Fra i punti più qualificanti del Trattato del Quirinale tra Francia e Italia, lo sviluppo della difesa comune europea

La dimensione militare e di difesa comune, infatti, fa parte delle priorità francesi annunciate dal Presidente Macron il 7 gennaio, in occasione del discorso di inaugurazione della presidenza francese dell’Ue, cosi come  il trattato del Quirinale del 26 novembre tra Italia e Francia (che fa eco a quello dell’Eliseo, firmato nel 1963 con la Germania) ha una chiara dimensione europea, che prevede di sviluppare una difesa comune, riformare lo spazio Schengen, contrastare il cambiamento climatico, potenziare le tecnologie digitali, rafforzare le relazioni tra ministri, diplomatici, polizia frontaliera ed eserciti. In sintesi, tutto quel che finalmente può portare all’effettiva nascita di un’ “Europa democratica, unita e sovrana”. 

Ovviamente, quest’ultimo testo ha un valore principalmente diplomatico, e il grado di integrazione in questi ambiti resta comunque condizionato dal fatto che nell’Ue la sovranità ultima risiede in capo agli Stati. Il Trattato del Quirinale rappresenta una dichiarazione d’intenti, che rischia di restare lettera morta nel caso in cui le elezioni portassero alla vittoria delle candidate di destra ed estrema destra, Valérie Pécresse o Marine Le Pen, che tallonano Macron nei sondaggi. In tal caso, l’Unione entrerebbe in una fase turbolenta, che rischia di vederla soffocata dagli egoismi nazionali degli Stati membri e dei partiti populisti.

•••

_Cosa fare_
Riscrivi come elenco puntato il paragrafo del testo sul Trattato del Quirinale che inizia con «Ovviamente, quest’ultimo testo», mantenendone i fatti principali. Basati soltanto sul testo sul Trattato del Quirinale.

•••

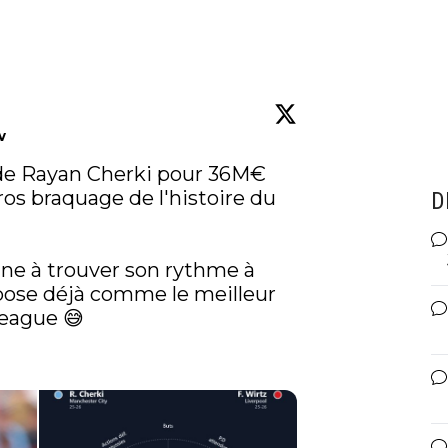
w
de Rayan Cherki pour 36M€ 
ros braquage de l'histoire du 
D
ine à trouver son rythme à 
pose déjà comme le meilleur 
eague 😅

•••

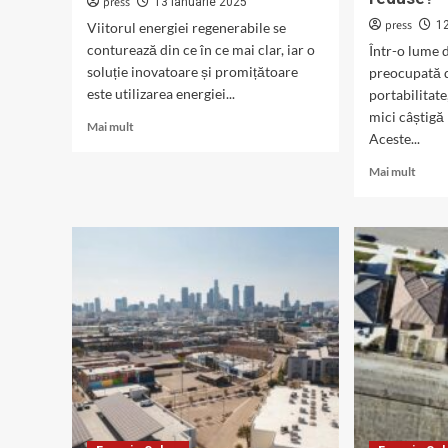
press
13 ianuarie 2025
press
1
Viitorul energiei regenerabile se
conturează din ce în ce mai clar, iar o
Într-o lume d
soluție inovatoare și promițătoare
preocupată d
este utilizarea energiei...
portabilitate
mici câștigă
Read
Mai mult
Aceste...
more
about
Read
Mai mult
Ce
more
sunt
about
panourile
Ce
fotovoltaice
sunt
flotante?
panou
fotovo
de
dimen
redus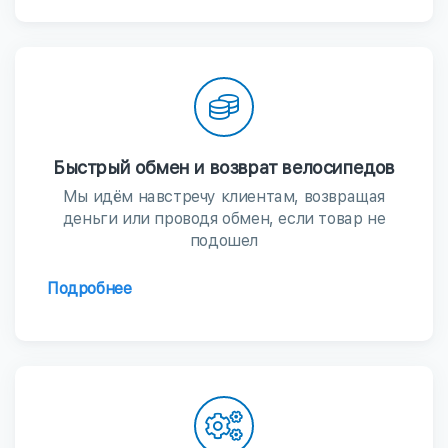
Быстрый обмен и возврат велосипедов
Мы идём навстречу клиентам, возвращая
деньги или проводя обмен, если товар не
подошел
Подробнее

•••

_Risposta scritta_
- Il Trattato del Quirinale ha un valore soprattutto diplomatico.
- L’integrazione in questi ambiti dipende dal fatto che nell’Ue la sovranità ultima spetta agli Stati.
- Il Trattato è una dichiarazione d’intenti. Potrebbe restare lettera morta se alle elezioni vincessero Valérie Pécresse o Marine Le Pen, candidate di destra ed estrema destra che tallonano Macron nei sondaggi.
- In quel caso l’Unione entrerebbe in una fase turbolenta. Rischierebbe di essere soffocata dagli egoismi nazionali degli Stati membri e dei partiti populisti.